Le triste feuilleton académique tenait en haleine le monde de l’éducation alternative. Cinq jours après leur troisième inspection annuelle, le rectorat a envoyé à une trentaine de familles des mises en demeure afin qu’ils inscrivent sous 15 jours leur enfant dans un nouvel établissement.

Une inspection fatale

Selon le rectorat, « Le Carré Libre » ne respectait pas les règles pédagogiques et son enseignement « ne permet pas d’acquérir à 16 ans les compétences du socle commun de connaissances, de compétences et de culture. »  (Source: FR3 Régions). Seuls les enfants de plus de 16 ans, n’étant plus soumis à l’obligation d’instruction, ont échappé à ces mises en demeure.

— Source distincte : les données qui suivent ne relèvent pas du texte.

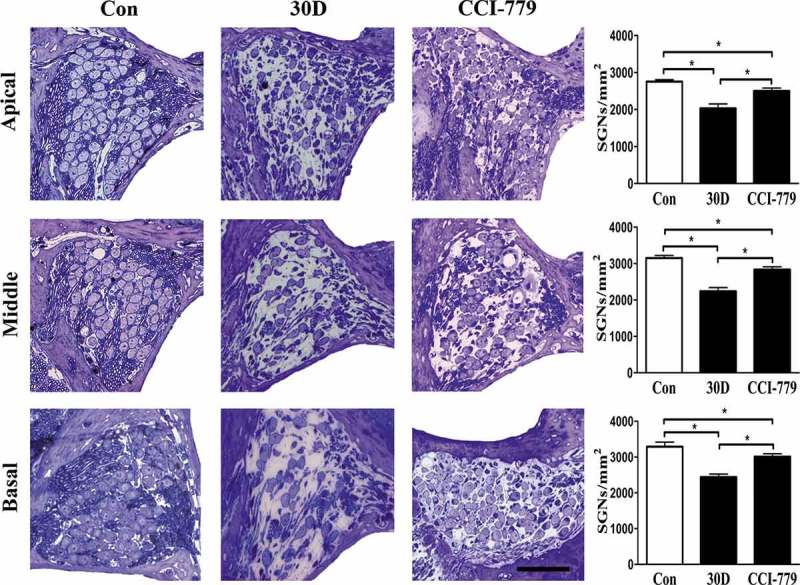
SGN degeneration was significantly attenuated with CCI-779 intervention. Light microscopy observation of toluidine blue staining revealed that SGN density in the apical, middle and basal turn of the experimental group was significantly higher than that of the negative control group but was still lower than that in the blank control group. *, the difference between the 2 groups was significant (P < 0.05); CCI-779, experimental group; 30D, negative control group; Con, blank control group. Scale bar: 50 µm.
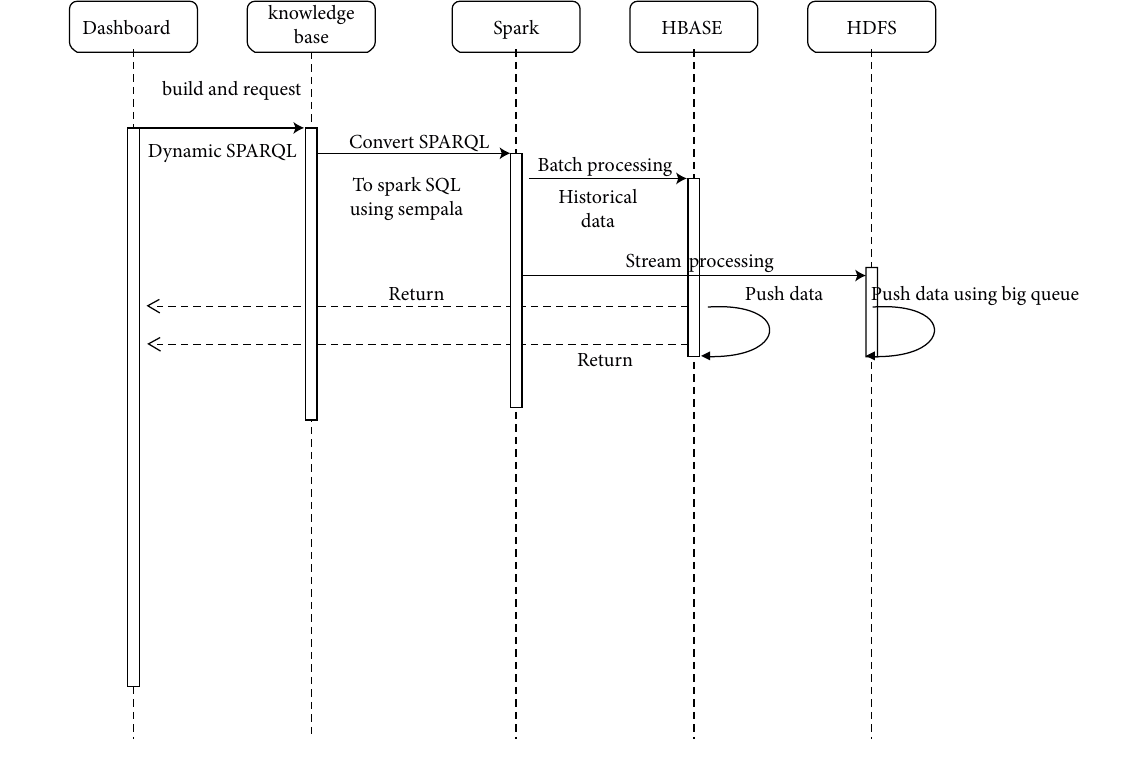
Figure 6: Data sequence diagram.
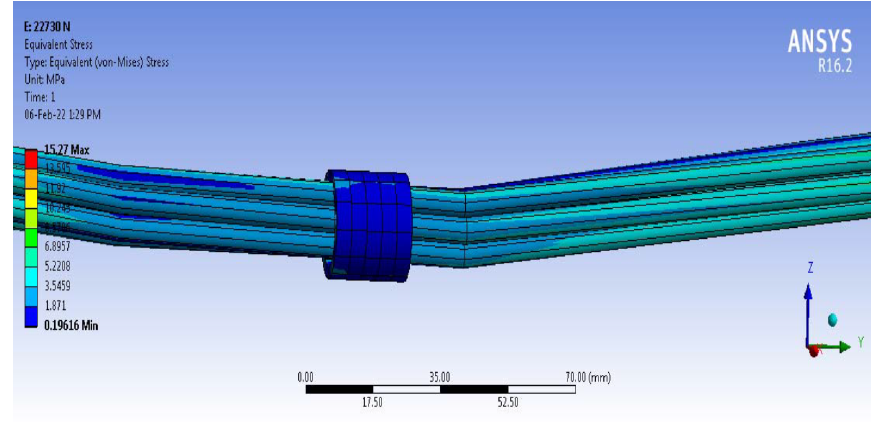
Figure 13. Phase I Equivalent Stress distributions on steel wire rope.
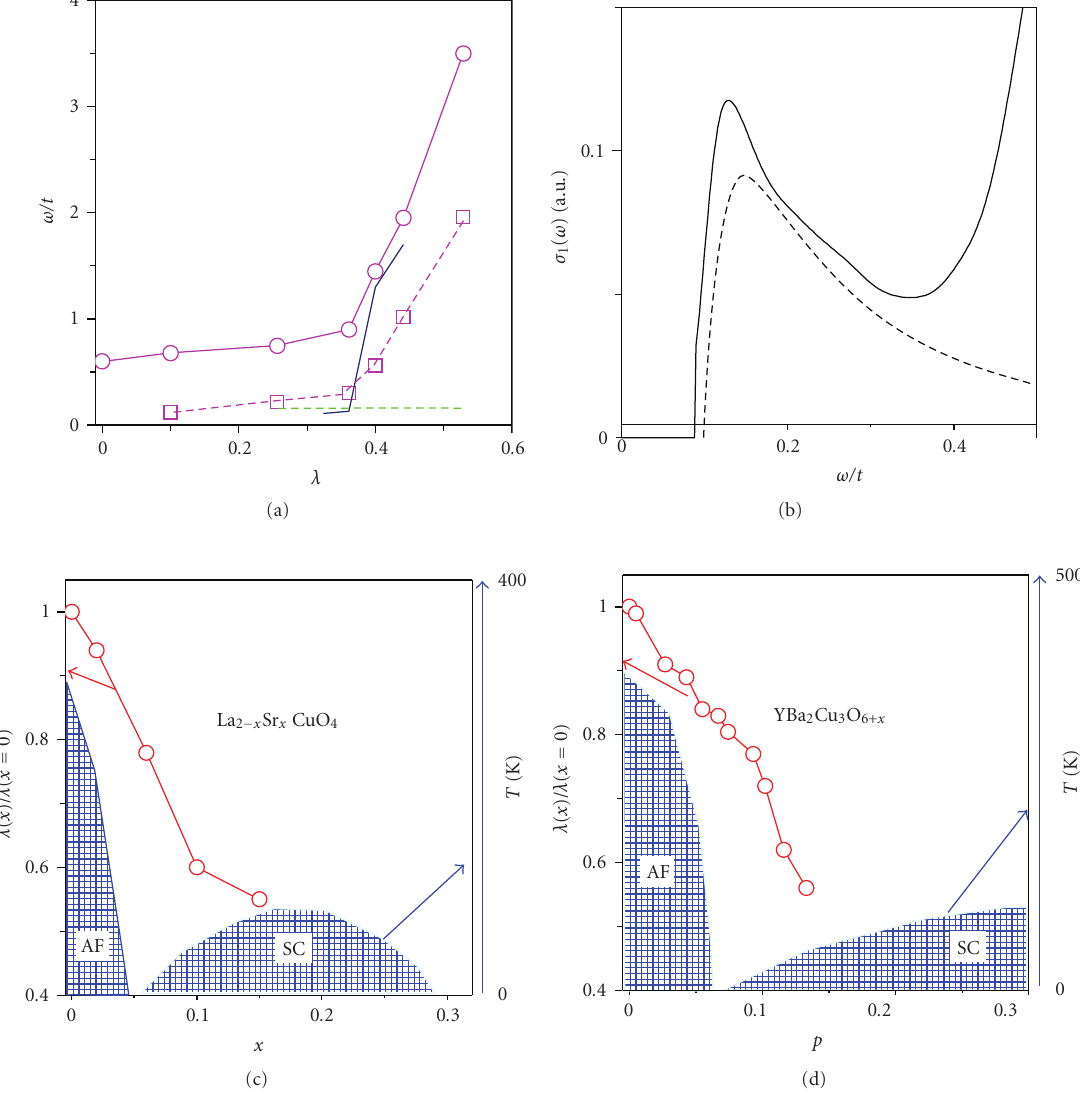
Figure 11: (a) Energies of the dominant MIR peak (solid line with circles) and low-energy peak (dashed line with squares) of the t-J-H model versus λ . Energies of the dominant peaks of the Holstein model for t = 1 (dashed line) and for (cid:6) t = 0 . 4 (solid line). (b) OC of the t-J-H model (solid line) and e ff ective Holstein model with (cid:6) t = 0 . 4 (dashed line). Both OC are for λ = 0 . 1. (c) and (d) Ratio of the e ff ective coupling constants on doping x (or real concentration p of the hole in plain for YBCO [244]) and that at almost zero doping. E ff ective λ ( x ) is determined by the fit of the MIR position at given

Les apprentissages informels, terre inconnue pour l’Education Nationale

D’après la vidéo ci-dessous et les témoignages des familles, l’école démocratique est une école plus respecteuse des appétences naturelles des enfants que les écoles « ordinaires ».  Elle s’est avérée une alternative à des cursus parsemés de difficultés, de harcèlement, de phobie scolaire.

Il est désolant que les pédagogies  qui reposent sur la liberté et  l’apprentissage informel ne parviennent à convaincre l’institution. En effet, parce qu’elles permettent à l’enfant de s’épanouir en cohérence avec lui-même et son propre rythme, elles menacent le contrôle de l’Education Nationale sur l’organisation sociale,  sur l’avenir de nos enfants, ainsi que sur le processus d’uniformisation qui est, plus que jamais,  en marche.

Pendant ce temps, la violence psychologique et physique prospère.